Mairéad's singing added a further velveteen layer to the night. Her strong Donegal accent colours and shades her song repertoire with a gentility that's all her own. Her final song choice, borrowed from the author, her father, Francie Mooney, was Gleanntán Glas Gaoth Dobhair, and it soared skywards, fuelled by her delicately decorative singing style.

This was a tour that showcased Ciarán Ó Maonaigh's emerging maturity as a fiddle player who juggles discipline and exuberance with occasional difficulty, but whose musical soul is undeniably rooted in his home place. It was a night, too, when audience and artists merged seamlessly. A final session saw them joined by fiddler Dermot McLaughlin and bodhrán player, Dave O'Donoghue. What remained in the pulse long after they left was a sense of the music infusing every corpuscle - of musicians and listeners alike.

Martin Finnin: Meanwhile . . . in a Foreign Land

Vangard Gallery, Cork

Mark Ewart

Now that the dust has settled following the opening festivities for Cork 2005 - European Capital of Culture, it's time to see what the city has to offer. But even before the first firework lit up the sky during the opening ceremony, some were predicting an even bigger bang, as the programme would collapse in on itself in a blaze of underachievement.

Well that eventuality is of course debatable, but if Martin Finnin's striking show at the Vangard is anything to go by, the festival directors and cultural movers and shakers need not worry.

Finnin has progressively made a name for himself in recent years picking up admirers and awards along the way. Certainly his work has matured over the past four or so years, but has crucially not lost any if its vital energy and raw confidence. First and foremost, we see this through his bold palette, which signs its name in riotous technicolour, as pigment is at times taken straight from the tube. But even within its irresistible intensity, Finnin's use of colour is never garish, as considered tonality and textural idiosyncrasies imbue a beguiling, almost intangible serenity that does battle with the bold expressiveness of the work.

Imagery is sparse throughout, with the naïve figures - a staple from early in his career - evermore the strangers in his abstracted landscapes. But this is not literal space, but more like an accumulation of sights, sounds and smells of an avid traveller (most recently in India) which become amalgamated in the artist's subconscious before being revealed in a tumult of creativity. Runs until January 29th

The Dears and Ambulance LTD

Whelans

Adrienne Murphy

Ambulance LTD, the band supporting The Dears tonight in Whelans' wonderfully dark interior, are a cute five-piece from New York City whose musical talent, looks and youth mark them out as major future players on the US indie music scene. Here's a band who love to mix styles, sounding Manchester one moment, alternative US country the next.

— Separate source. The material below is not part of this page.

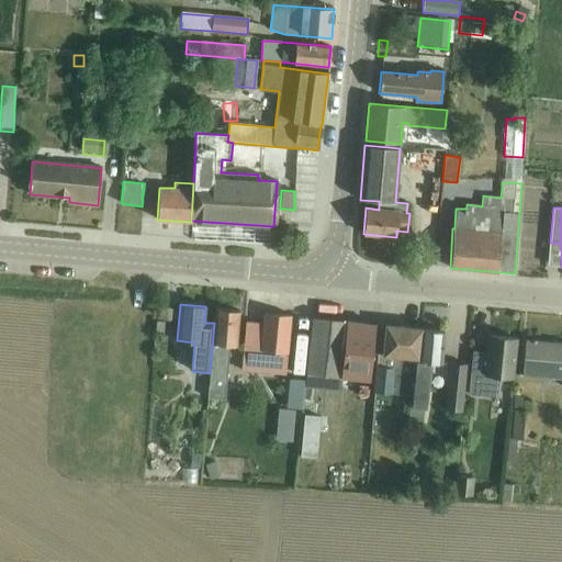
[(175,318),(176,310),(159,308),(158,317),(175,318)]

Like their support act, Canadian band The Dears make no effort to disguise their British indie influence. Most of the songs they play tonight are from last year's brilliantly cinematic No Cities Left, an extraordinarily varied album that incorporates avant-garde cabaret, indie, rock, punk and pop.

The six-piece is fronted by vocalist/ guitarist Murray A. Lightburn, whom the rest of the band seem to adore. True, Lightburn has the guru-like air of a tortured genius. He writes all the songs, and you can tell from their titles - Who Are You, Defenders Of The Universe?, Pinned Together, Falling Apart, The Death Of All The Romance, Postcard From Purgatory - that Lightburn's sensibilities are literary and apocalyptic as opposed to cheap and cheerful. His wide-ranging voice, set off brilliantly by female harmonies, seems to emerge from a place of despair, tapping into vast reservoirs of often dangerous emotion and traversing a landscape that is bleak yet redeemed in a Morrissey-black-humour kind of way.

You can't listen to The Dears without hearing groundbreakers such as Pink Floyd, The Smiths, Joy Division, My Bloody Valentine, The Stone Roses, The Tindersticks and more. The variety is head-spinning, the influences admirable. But is the sound not just a little too derivative? While it's clear that The Dears are hugely talented, I look forward to the time when they find their own true voice.